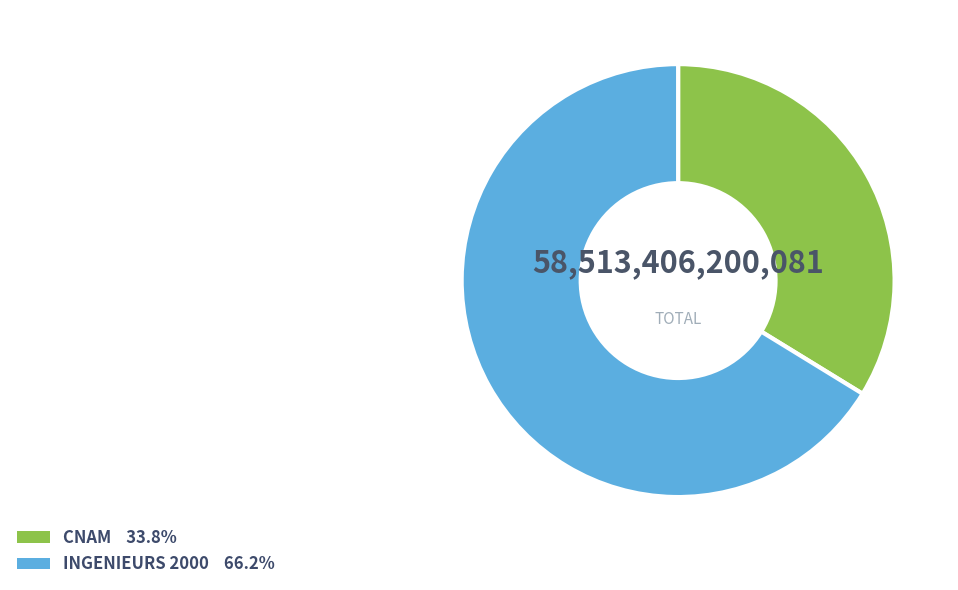

How many segments does this pie chart have?

2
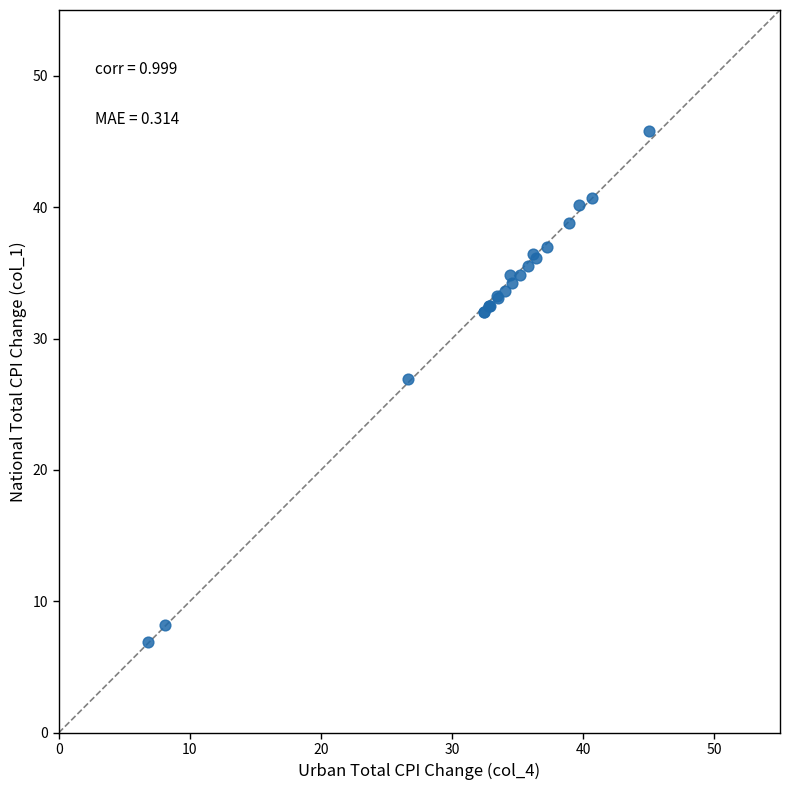

What Y value in the scatter plot is closest to 26?

26.9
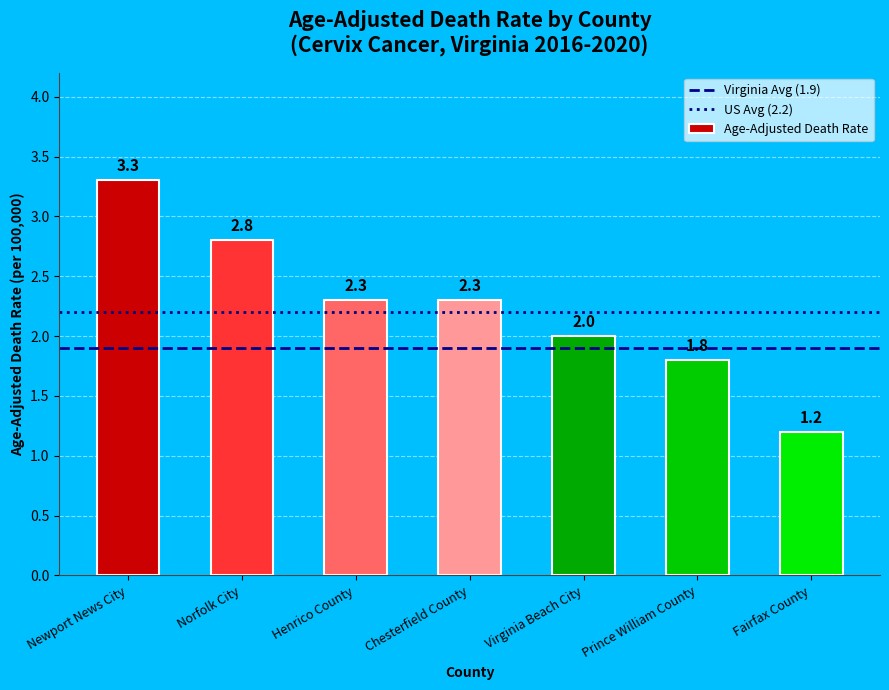

Between Newport News City and Henrico County, which is larger?

Newport News City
+ + + +
- **Cel ćwiczenia**
Proszę przepisać całe powyższe zestawienie jako listę JSON złożoną z ciągów znaków, po jednym dla każdego wiersza, z pominięciem pustych wierszy. W odpowiedzi należy pominąć obrazy.

- **Rozwiązanie zadania**
[
  "How many segments does this pie chart have?",
  "2",
  "What Y value in the scatter plot is closest to 26?",
  "26.9",
  "Between Newport News City and Henrico County, which is larger?",
  "Newport News City"
]